(Stored entries)

# # # # #

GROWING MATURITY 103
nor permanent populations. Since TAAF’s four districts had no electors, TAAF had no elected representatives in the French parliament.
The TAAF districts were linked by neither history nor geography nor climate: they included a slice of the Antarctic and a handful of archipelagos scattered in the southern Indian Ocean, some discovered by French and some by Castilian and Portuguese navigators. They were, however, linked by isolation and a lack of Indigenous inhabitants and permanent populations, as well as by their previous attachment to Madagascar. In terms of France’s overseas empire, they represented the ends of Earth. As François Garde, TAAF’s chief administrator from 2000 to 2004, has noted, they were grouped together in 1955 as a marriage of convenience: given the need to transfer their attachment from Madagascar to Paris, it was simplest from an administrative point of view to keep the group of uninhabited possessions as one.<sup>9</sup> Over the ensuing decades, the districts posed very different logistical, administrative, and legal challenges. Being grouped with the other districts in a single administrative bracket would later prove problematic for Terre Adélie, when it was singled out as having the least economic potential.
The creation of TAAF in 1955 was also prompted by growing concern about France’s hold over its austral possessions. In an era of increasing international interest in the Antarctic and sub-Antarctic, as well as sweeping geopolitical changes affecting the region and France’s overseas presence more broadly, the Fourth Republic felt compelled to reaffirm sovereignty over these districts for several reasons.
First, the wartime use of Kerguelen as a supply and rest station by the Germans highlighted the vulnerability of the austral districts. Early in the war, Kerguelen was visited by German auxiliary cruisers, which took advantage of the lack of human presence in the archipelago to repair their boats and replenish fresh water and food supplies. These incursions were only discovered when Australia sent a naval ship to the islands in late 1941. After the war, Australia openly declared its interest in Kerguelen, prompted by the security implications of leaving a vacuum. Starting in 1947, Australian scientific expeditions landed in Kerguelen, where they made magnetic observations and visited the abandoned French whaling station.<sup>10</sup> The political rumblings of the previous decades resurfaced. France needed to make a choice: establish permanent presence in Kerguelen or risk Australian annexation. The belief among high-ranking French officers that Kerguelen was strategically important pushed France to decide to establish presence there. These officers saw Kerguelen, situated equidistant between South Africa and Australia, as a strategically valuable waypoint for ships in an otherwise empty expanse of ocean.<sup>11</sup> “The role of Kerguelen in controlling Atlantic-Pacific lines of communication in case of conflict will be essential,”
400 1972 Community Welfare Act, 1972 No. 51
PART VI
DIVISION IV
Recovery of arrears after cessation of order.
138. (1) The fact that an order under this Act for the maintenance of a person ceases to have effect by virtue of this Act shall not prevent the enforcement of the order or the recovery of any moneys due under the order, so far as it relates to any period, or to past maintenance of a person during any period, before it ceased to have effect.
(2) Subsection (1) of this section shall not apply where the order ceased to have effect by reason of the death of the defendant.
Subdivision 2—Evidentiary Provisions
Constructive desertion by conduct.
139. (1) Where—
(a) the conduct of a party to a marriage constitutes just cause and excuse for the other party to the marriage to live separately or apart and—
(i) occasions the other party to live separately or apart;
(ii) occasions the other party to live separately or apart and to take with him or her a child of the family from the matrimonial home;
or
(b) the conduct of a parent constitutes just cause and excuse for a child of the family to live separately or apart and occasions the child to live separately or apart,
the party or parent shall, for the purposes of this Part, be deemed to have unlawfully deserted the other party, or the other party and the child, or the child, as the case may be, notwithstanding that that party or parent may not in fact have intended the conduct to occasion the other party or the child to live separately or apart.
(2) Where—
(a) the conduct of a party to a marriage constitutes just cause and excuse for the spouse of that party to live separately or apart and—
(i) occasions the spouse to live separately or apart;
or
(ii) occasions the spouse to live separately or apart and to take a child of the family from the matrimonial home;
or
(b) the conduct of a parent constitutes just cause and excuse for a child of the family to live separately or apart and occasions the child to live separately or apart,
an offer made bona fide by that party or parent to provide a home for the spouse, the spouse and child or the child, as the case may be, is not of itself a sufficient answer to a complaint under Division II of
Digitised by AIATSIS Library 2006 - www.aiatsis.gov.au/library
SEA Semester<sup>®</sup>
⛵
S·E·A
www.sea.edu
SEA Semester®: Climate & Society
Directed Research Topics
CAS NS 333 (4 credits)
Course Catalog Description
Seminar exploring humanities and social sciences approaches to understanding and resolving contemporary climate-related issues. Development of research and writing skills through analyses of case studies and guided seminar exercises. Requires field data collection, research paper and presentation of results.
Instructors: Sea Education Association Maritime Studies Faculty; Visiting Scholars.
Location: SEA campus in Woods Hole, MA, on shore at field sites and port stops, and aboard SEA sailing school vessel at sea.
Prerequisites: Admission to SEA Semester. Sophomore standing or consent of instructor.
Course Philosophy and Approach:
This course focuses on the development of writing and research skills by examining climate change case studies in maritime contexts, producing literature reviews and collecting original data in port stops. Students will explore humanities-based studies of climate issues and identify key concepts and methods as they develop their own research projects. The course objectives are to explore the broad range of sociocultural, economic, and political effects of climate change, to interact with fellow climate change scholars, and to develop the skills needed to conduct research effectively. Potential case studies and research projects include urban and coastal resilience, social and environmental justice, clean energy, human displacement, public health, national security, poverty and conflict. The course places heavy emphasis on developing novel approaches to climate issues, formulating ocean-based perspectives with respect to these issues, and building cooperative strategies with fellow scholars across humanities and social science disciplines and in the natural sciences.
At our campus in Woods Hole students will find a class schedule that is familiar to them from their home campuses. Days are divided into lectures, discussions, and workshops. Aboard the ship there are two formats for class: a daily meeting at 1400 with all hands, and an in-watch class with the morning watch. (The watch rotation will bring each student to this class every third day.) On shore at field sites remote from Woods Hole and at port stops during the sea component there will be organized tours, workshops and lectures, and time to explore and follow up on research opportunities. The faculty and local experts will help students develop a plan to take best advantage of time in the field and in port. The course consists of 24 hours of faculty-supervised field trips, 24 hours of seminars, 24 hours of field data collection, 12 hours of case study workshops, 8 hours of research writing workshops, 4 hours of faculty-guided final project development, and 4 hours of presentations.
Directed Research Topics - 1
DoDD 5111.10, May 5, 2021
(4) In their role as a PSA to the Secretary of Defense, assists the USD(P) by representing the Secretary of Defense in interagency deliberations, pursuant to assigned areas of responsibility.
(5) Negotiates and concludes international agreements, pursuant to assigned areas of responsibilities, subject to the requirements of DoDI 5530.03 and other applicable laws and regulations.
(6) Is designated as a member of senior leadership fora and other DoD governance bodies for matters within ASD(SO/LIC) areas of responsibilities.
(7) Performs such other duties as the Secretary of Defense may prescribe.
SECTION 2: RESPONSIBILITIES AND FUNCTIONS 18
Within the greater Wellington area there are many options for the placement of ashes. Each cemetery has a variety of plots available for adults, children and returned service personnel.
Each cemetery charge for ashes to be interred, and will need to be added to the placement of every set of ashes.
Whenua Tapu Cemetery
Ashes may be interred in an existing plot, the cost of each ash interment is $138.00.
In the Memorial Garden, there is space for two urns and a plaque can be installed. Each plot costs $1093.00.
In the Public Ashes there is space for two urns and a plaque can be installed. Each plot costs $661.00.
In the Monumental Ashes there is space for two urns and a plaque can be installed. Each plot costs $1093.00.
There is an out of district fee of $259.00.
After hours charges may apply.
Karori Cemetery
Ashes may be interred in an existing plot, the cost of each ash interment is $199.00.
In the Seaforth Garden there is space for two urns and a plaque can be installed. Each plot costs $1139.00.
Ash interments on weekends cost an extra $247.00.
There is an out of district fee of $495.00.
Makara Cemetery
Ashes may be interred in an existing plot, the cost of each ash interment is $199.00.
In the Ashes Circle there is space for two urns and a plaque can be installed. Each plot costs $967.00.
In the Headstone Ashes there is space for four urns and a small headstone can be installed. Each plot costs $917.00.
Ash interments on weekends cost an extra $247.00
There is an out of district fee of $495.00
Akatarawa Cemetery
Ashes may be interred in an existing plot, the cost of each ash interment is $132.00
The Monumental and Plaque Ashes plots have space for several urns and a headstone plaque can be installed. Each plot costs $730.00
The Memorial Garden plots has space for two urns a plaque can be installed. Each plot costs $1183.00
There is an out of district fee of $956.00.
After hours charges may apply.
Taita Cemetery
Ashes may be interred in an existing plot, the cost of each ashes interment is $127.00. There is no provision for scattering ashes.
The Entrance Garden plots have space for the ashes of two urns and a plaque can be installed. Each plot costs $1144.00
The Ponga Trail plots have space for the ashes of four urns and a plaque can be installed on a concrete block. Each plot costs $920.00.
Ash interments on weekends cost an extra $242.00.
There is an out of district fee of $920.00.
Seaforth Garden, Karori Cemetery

# # # # #

• TASK PROMPT: Return every line of the records in which the word "weekends" is found.

• RESPONSE AREA:
Ash interments on weekends cost an extra $247.00.
Ash interments on weekends cost an extra $247.00
Ash interments on weekends cost an extra $242.00.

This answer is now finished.